• **EXERCISE GOAL**: Your task is to print each record exactly as it reads.

• **DATA RECORDS**:
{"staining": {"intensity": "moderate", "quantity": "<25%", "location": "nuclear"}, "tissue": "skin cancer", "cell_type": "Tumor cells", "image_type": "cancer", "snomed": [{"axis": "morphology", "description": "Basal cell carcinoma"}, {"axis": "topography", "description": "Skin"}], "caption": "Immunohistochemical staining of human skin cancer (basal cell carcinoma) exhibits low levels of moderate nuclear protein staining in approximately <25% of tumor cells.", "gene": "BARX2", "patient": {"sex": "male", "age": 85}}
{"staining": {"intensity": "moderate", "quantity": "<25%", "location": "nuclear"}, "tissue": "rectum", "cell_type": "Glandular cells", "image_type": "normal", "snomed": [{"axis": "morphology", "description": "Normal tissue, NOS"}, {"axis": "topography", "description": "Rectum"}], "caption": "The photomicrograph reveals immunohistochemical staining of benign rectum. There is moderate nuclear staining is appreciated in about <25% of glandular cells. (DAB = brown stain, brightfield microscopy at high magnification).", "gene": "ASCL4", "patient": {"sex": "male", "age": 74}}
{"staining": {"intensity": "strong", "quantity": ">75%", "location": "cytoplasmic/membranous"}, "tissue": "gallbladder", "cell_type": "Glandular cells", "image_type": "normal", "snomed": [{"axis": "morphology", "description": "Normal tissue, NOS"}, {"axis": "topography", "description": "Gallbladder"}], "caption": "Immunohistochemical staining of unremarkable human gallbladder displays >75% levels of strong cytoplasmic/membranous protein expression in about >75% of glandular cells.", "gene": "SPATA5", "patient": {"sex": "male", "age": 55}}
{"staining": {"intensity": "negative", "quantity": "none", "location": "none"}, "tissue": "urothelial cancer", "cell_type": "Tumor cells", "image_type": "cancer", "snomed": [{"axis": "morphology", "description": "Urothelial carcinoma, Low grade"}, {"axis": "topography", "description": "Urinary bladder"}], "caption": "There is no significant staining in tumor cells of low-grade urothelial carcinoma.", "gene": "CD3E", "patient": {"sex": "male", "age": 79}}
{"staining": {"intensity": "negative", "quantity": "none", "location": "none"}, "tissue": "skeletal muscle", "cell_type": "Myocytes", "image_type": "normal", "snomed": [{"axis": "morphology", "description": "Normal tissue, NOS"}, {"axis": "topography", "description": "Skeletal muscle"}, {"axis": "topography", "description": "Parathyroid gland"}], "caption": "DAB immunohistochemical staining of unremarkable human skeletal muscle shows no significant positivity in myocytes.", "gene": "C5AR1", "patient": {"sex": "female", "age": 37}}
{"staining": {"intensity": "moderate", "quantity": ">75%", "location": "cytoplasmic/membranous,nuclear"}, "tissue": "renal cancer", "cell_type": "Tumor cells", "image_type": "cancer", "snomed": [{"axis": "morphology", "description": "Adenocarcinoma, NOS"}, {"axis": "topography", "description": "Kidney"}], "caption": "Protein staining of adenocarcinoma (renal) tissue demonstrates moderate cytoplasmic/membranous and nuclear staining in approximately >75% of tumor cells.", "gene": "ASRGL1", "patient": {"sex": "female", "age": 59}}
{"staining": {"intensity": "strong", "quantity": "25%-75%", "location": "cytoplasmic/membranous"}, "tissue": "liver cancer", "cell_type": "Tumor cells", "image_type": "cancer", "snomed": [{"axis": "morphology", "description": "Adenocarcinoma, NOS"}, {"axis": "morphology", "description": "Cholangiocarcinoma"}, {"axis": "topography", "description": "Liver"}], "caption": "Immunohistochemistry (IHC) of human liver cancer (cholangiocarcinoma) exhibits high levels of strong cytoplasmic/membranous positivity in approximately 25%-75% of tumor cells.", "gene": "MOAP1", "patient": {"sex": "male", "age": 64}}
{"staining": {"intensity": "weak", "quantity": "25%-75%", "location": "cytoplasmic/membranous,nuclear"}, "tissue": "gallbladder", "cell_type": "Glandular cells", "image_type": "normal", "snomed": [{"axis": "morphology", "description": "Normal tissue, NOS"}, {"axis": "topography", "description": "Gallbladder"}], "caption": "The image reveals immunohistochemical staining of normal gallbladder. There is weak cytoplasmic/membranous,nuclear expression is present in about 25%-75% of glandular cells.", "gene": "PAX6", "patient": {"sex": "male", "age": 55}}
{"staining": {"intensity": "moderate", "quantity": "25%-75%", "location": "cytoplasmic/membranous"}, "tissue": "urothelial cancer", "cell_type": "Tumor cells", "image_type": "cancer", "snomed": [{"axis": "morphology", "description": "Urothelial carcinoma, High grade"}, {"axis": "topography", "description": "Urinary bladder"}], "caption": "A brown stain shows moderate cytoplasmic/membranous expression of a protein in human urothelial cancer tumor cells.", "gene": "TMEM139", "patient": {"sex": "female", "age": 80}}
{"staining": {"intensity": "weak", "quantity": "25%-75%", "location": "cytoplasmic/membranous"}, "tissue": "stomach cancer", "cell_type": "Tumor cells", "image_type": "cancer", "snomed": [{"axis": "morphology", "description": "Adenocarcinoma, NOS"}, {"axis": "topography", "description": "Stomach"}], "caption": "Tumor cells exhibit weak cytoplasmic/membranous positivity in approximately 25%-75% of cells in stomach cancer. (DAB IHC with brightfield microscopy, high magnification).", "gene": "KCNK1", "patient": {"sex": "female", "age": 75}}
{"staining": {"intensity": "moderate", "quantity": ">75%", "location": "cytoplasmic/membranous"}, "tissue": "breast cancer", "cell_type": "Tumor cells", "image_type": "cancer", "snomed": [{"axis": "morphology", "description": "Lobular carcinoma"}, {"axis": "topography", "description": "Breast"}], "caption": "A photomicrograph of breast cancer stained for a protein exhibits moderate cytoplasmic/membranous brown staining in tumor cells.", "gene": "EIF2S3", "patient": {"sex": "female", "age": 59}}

• **WRITTEN REPLY**:
{"staining": {"intensity": "moderate", "quantity": "<25%", "location": "nuclear"}, "tissue": "skin cancer", "cell_type": "Tumor cells", "image_type": "cancer", "snomed": [{"axis": "morphology", "description": "Basal cell carcinoma"}, {"axis": "topography", "description": "Skin"}], "caption": "Immunohistochemical staining of human skin cancer (basal cell carcinoma) exhibits low levels of moderate nuclear protein staining in approximately <25% of tumor cells.", "gene": "BARX2", "patient": {"sex": "male", "age": 85}}
{"staining": {"intensity": "moderate", "quantity": "<25%", "location": "nuclear"}, "tissue": "rectum", "cell_type": "Glandular cells", "image_type": "normal", "snomed": [{"axis": "morphology", "description": "Normal tissue, NOS"}, {"axis": "topography", "description": "Rectum"}], "caption": "The photomicrograph reveals immunohistochemical staining of benign rectum. There is moderate nuclear staining is appreciated in about <25% of glandular cells. (DAB = brown stain, brightfield microscopy at high magnification).", "gene": "ASCL4", "patient": {"sex": "male", "age": 74}}
{"staining": {"intensity": "strong", "quantity": ">75%", "location": "cytoplasmic/membranous"}, "tissue": "gallbladder", "cell_type": "Glandular cells", "image_type": "normal", "snomed": [{"axis": "morphology", "description": "Normal tissue, NOS"}, {"axis": "topography", "description": "Gallbladder"}], "caption": "Immunohistochemical staining of unremarkable human gallbladder displays >75% levels of strong cytoplasmic/membranous protein expression in about >75% of glandular cells.", "gene": "SPATA5", "patient": {"sex": "male", "age": 55}}
{"staining": {"intensity": "negative", "quantity": "none", "location": "none"}, "tissue": "urothelial cancer", "cell_type": "Tumor cells", "image_type": "cancer", "snomed": [{"axis": "morphology", "description": "Urothelial carcinoma, Low grade"}, {"axis": "topography", "description": "Urinary bladder"}], "caption": "There is no significant staining in tumor cells of low-grade urothelial carcinoma.", "gene": "CD3E", "patient": {"sex": "male", "age": 79}}
{"staining": {"intensity": "negative", "quantity": "none", "location": "none"}, "tissue": "skeletal muscle", "cell_type": "Myocytes", "image_type": "normal", "snomed": [{"axis": "morphology", "description": "Normal tissue, NOS"}, {"axis": "topography", "description": "Skeletal muscle"}, {"axis": "topography", "description": "Parathyroid gland"}], "caption": "DAB immunohistochemical staining of unremarkable human skeletal muscle shows no significant positivity in myocytes.", "gene": "C5AR1", "patient": {"sex": "female", "age": 37}}
{"staining": {"intensity": "moderate", "quantity": ">75%", "location": "cytoplasmic/membranous,nuclear"}, "tissue": "renal cancer", "cell_type": "Tumor cells", "image_type": "cancer", "snomed": [{"axis": "morphology", "description": "Adenocarcinoma, NOS"}, {"axis": "topography", "description": "Kidney"}], "caption": "Protein staining of adenocarcinoma (renal) tissue demonstrates moderate cytoplasmic/membranous and nuclear staining in approximately >75% of tumor cells.", "gene": "ASRGL1", "patient": {"sex": "female", "age": 59}}
{"staining": {"intensity": "strong", "quantity": "25%-75%", "location": "cytoplasmic/membranous"}, "tissue": "liver cancer", "cell_type": "Tumor cells", "image_type": "cancer", "snomed": [{"axis": "morphology", "description": "Adenocarcinoma, NOS"}, {"axis": "morphology", "description": "Cholangiocarcinoma"}, {"axis": "topography", "description": "Liver"}], "caption": "Immunohistochemistry (IHC) of human liver cancer (cholangiocarcinoma) exhibits high levels of strong cytoplasmic/membranous positivity in approximately 25%-75% of tumor cells.", "gene": "MOAP1", "patient": {"sex": "male", "age": 64}}
{"staining": {"intensity": "weak", "quantity": "25%-75%", "location": "cytoplasmic/membranous,nuclear"}, "tissue": "gallbladder", "cell_type": "Glandular cells", "image_type": "normal", "snomed": [{"axis": "morphology", "description": "Normal tissue, NOS"}, {"axis": "topography", "description": "Gallbladder"}], "caption": "The image reveals immunohistochemical staining of normal gallbladder. There is weak cytoplasmic/membranous,nuclear expression is present in about 25%-75% of glandular cells.", "gene": "PAX6", "patient": {"sex": "male", "age": 55}}
{"staining": {"intensity": "moderate", "quantity": "25%-75%", "location": "cytoplasmic/membranous"}, "tissue": "urothelial cancer", "cell_type": "Tumor cells", "image_type": "cancer", "snomed": [{"axis": "morphology", "description": "Urothelial carcinoma, High grade"}, {"axis": "topography", "description": "Urinary bladder"}], "caption": "A brown stain shows moderate cytoplasmic/membranous expression of a protein in human urothelial cancer tumor cells.", "gene": "TMEM139", "patient": {"sex": "female", "age": 80}}
{"staining": {"intensity": "weak", "quantity": "25%-75%", "location": "cytoplasmic/membranous"}, "tissue": "stomach cancer", "cell_type": "Tumor cells", "image_type": "cancer", "snomed": [{"axis": "morphology", "description": "Adenocarcinoma, NOS"}, {"axis": "topography", "description": "Stomach"}], "caption": "Tumor cells exhibit weak cytoplasmic/membranous positivity in approximately 25%-75% of cells in stomach cancer. (DAB IHC with brightfield microscopy, high magnification).", "gene": "KCNK1", "patient": {"sex": "female", "age": 75}}
{"staining": {"intensity": "moderate", "quantity": ">75%", "location": "cytoplasmic/membranous"}, "tissue": "breast cancer", "cell_type": "Tumor cells", "image_type": "cancer", "snomed": [{"axis": "morphology", "description": "Lobular carcinoma"}, {"axis": "topography", "description": "Breast"}], "caption": "A photomicrograph of breast cancer stained for a protein exhibits moderate cytoplasmic/membranous brown staining in tumor cells.", "gene": "EIF2S3", "patient": {"sex": "female", "age": 59}}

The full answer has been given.